## What you will do
Which lines below include the string "Airlines"? Please show each one.

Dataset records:
⟨
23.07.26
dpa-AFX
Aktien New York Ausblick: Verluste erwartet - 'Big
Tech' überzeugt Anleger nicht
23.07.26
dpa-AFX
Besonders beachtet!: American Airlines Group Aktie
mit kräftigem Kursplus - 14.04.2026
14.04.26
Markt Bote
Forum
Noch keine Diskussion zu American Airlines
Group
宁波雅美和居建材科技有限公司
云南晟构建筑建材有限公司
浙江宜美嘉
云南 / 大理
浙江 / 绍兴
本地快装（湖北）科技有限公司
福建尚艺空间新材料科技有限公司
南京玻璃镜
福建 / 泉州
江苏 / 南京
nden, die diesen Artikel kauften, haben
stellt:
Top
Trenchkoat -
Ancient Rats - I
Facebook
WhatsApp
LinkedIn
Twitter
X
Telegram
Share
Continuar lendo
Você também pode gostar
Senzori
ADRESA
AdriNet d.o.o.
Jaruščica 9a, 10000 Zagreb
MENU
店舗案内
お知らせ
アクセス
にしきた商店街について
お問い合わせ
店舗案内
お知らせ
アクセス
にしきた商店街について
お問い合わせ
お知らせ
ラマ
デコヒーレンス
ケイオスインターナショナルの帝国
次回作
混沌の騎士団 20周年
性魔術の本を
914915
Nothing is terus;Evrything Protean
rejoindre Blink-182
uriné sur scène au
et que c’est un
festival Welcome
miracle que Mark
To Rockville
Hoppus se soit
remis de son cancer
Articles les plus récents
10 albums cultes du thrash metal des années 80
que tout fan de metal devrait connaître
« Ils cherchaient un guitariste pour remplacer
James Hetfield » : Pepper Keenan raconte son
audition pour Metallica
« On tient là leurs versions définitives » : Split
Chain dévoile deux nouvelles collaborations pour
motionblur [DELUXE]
⟩
## The answer
Besonders beachtet!: American Airlines Group Aktie
Noch keine Diskussion zu American Airlines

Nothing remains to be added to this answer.